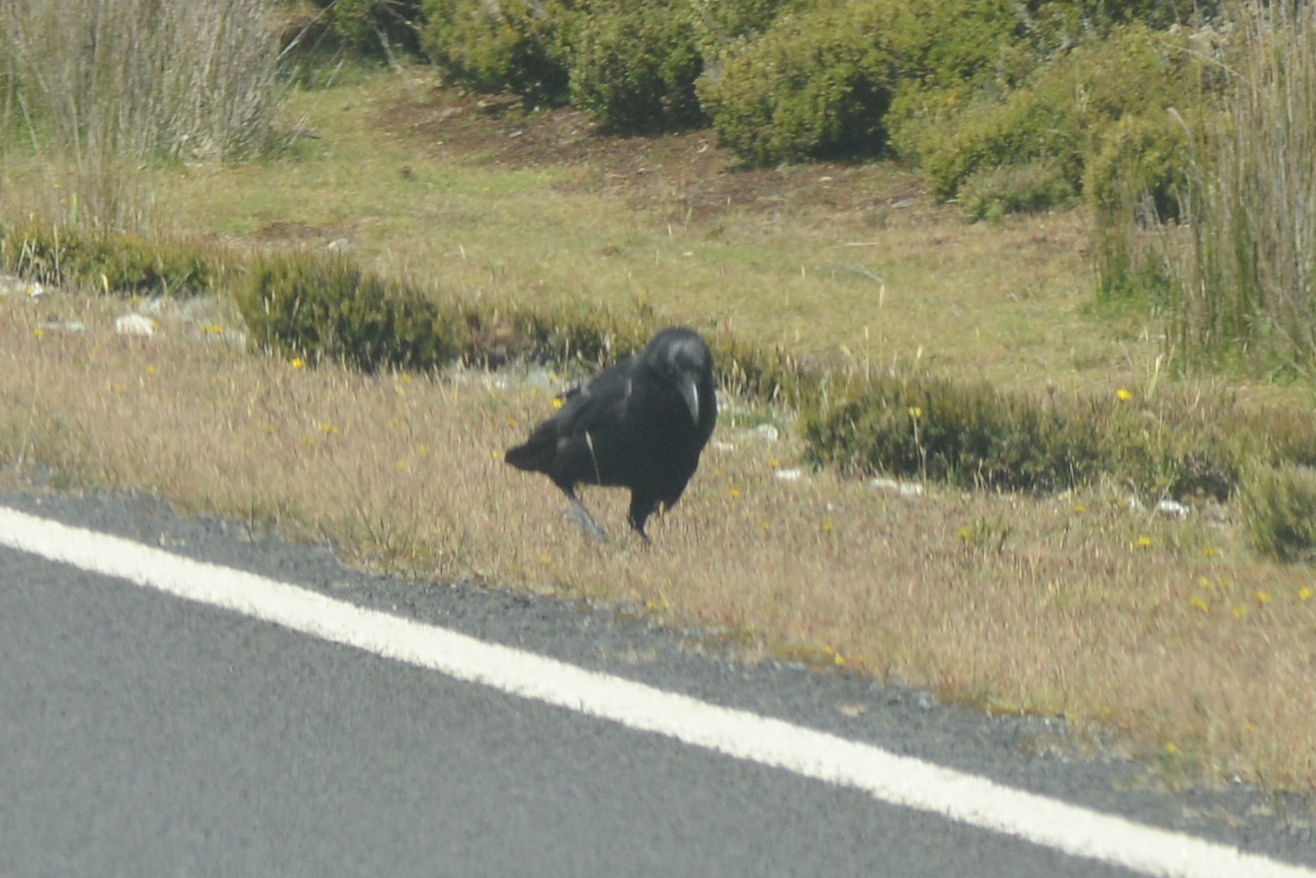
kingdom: Animalia
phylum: Chordata
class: Aves
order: Passeriformes
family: Corvidae
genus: Corvus
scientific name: Corvus tasmanicus
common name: Forest raven
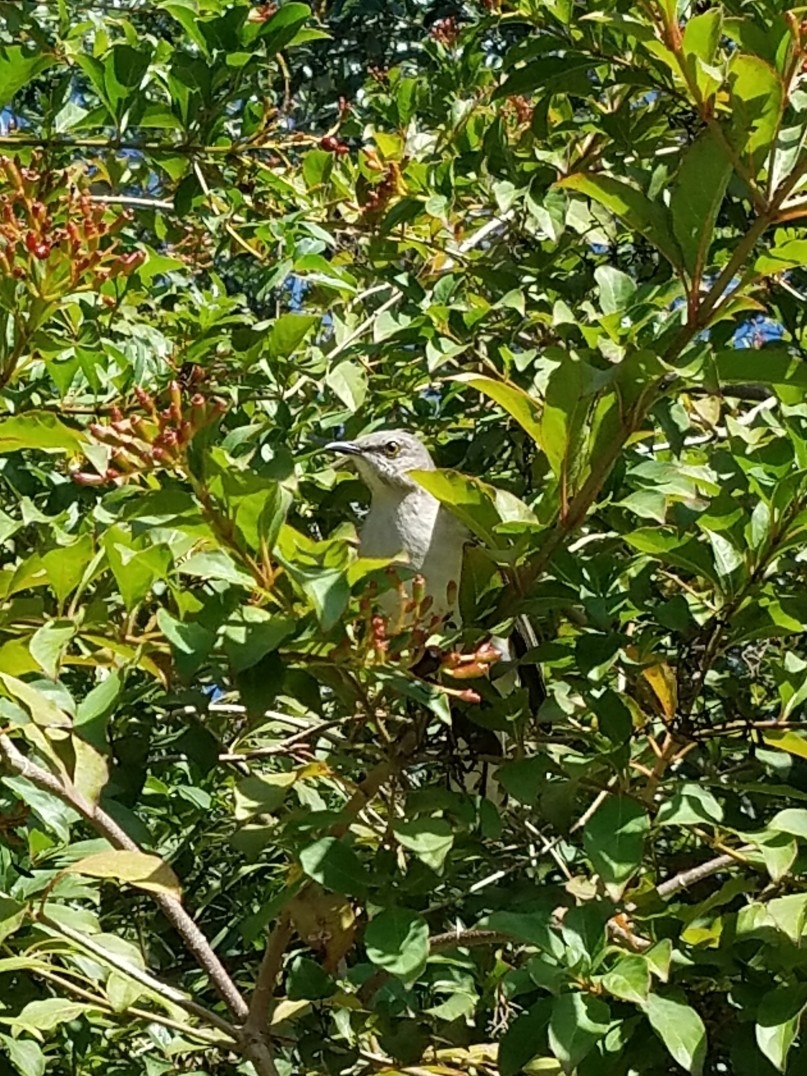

◆ Task
Transcribe every text line of the listing above word for word, leaving out the pictures.

◆ Exercise result
kingdom: Animalia
phylum: Chordata
class: Aves
order: Passeriformes
family: Corvidae
genus: Corvus
scientific name: Corvus tasmanicus
common name: Forest raven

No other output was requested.